Gordon Grant

Gordon Hope Grant (1875 – 1962)

Gordon Hope Grant was born in San Francisco and known for his etchings and paintings of marine subjects. He also painted portraits, streets, harbors, beaches and marines, and was an illustrator, whose work included pulp fiction* for Popular Detectivemagazine  in the 1930s. Skilled with watercolor, Grant was honored many times by the American Watercolor Society*. Memberships included the Society of Illustrators*, Salmagundi Club*, Allied Artists of America*, New York Society of Painters, and American Federation of Artists*.

At age 13, he was sent to Scotland for schooling, and the four-month sail around Cape Horn remained a permanent influence on his career.  He studied art in Heatherly and at the Lambeth School of Art* in London, and then in 1895, he became a staff artist for the San Francisco Examiner. The next year, he took the same type of job for the New York World and covered the Boer War for Harper’s Weekly. He also worked for Puck magazine for eight years and did illustration for children’s and adult books.
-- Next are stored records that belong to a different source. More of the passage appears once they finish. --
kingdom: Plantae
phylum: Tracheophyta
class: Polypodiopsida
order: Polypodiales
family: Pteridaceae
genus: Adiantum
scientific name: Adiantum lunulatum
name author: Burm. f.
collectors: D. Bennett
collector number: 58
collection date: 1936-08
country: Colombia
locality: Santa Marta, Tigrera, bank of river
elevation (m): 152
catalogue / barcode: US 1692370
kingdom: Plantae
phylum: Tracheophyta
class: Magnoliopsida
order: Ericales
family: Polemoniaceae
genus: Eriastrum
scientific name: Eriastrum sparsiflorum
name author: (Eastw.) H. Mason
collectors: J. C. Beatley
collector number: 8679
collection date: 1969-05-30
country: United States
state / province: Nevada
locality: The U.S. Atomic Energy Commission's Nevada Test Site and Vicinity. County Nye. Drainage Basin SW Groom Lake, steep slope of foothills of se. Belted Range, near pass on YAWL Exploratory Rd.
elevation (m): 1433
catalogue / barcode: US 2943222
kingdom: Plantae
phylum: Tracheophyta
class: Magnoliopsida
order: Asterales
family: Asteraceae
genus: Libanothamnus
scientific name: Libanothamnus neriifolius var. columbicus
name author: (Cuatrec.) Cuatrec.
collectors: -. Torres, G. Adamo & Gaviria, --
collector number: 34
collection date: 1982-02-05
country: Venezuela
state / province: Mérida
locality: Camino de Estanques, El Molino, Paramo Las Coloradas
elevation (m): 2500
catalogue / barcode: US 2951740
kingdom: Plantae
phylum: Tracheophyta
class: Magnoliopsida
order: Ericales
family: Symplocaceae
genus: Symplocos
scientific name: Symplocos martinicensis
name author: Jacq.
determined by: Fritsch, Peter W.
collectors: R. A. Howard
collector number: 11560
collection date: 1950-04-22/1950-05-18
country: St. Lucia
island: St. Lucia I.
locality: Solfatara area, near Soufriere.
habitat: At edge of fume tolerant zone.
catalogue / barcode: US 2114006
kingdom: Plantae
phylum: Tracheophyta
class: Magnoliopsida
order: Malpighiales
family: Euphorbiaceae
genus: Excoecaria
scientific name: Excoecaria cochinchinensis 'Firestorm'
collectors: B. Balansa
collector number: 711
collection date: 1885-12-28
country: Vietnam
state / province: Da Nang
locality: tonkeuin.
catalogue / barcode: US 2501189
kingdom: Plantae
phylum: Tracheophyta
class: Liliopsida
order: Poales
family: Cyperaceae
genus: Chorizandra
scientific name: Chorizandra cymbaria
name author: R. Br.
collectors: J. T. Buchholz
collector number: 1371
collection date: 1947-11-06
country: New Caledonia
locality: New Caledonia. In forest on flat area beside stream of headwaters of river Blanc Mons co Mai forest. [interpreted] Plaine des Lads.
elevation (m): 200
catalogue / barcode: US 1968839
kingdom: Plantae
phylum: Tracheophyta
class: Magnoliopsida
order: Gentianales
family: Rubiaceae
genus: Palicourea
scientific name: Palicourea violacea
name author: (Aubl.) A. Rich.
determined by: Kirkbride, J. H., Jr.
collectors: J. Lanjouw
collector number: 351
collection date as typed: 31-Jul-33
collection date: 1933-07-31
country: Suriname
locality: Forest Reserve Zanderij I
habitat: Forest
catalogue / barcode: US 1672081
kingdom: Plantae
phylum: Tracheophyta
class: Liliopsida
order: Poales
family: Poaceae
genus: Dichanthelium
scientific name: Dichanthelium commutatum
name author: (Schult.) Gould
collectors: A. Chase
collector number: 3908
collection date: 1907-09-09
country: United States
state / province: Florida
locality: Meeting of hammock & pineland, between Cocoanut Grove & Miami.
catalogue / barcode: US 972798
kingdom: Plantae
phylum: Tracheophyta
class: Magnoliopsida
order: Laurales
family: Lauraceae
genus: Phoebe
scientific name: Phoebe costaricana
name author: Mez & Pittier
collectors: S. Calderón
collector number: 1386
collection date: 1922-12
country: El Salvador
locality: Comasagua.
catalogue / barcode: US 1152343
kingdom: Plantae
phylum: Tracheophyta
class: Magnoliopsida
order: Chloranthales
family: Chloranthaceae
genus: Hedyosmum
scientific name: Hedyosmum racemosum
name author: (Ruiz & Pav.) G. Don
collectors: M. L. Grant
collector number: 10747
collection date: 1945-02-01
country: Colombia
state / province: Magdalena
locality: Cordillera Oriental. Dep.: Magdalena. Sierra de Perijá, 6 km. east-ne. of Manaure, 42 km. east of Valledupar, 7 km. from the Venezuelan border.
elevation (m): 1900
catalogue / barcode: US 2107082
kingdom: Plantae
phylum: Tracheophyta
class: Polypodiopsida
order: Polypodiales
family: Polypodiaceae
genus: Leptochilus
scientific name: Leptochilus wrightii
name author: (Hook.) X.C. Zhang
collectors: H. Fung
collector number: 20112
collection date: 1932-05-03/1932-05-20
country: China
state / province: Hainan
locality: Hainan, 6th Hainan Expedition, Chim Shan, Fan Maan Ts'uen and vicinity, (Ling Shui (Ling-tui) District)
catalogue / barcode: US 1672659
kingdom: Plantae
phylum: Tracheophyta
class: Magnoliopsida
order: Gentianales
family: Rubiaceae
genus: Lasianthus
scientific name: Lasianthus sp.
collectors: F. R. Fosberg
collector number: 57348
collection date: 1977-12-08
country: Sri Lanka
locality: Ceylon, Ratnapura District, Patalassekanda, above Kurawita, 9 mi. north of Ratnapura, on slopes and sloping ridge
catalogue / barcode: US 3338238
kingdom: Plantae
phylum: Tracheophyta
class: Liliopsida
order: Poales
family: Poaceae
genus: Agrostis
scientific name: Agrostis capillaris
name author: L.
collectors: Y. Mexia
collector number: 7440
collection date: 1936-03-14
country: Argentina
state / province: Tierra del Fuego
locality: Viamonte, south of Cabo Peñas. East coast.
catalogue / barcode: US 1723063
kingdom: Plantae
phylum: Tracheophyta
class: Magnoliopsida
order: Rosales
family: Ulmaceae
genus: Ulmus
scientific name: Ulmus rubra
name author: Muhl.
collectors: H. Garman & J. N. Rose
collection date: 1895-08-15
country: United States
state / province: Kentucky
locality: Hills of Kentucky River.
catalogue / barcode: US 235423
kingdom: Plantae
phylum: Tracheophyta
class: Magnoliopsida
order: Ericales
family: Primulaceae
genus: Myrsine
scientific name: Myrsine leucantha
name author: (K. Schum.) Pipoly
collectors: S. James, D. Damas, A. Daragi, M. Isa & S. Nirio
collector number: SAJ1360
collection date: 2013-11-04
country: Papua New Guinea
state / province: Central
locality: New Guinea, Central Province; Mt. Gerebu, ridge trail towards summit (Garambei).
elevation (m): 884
For Harper’s Weekly, he served as a combat artist for both the Boer War and the Mexican Revolution.

His reputation as a marine painter became much stronger after 1906 when prints of his painting of the U.S. Constitution went on the market with popular reception, and the monies were used to preserve the old ship. Grant and others were successful lobbying Congress to designate the vessel a national monument, and Grant’s painting of the U.S. Constitution is in the White House collection, where it has hung in the Oval Office.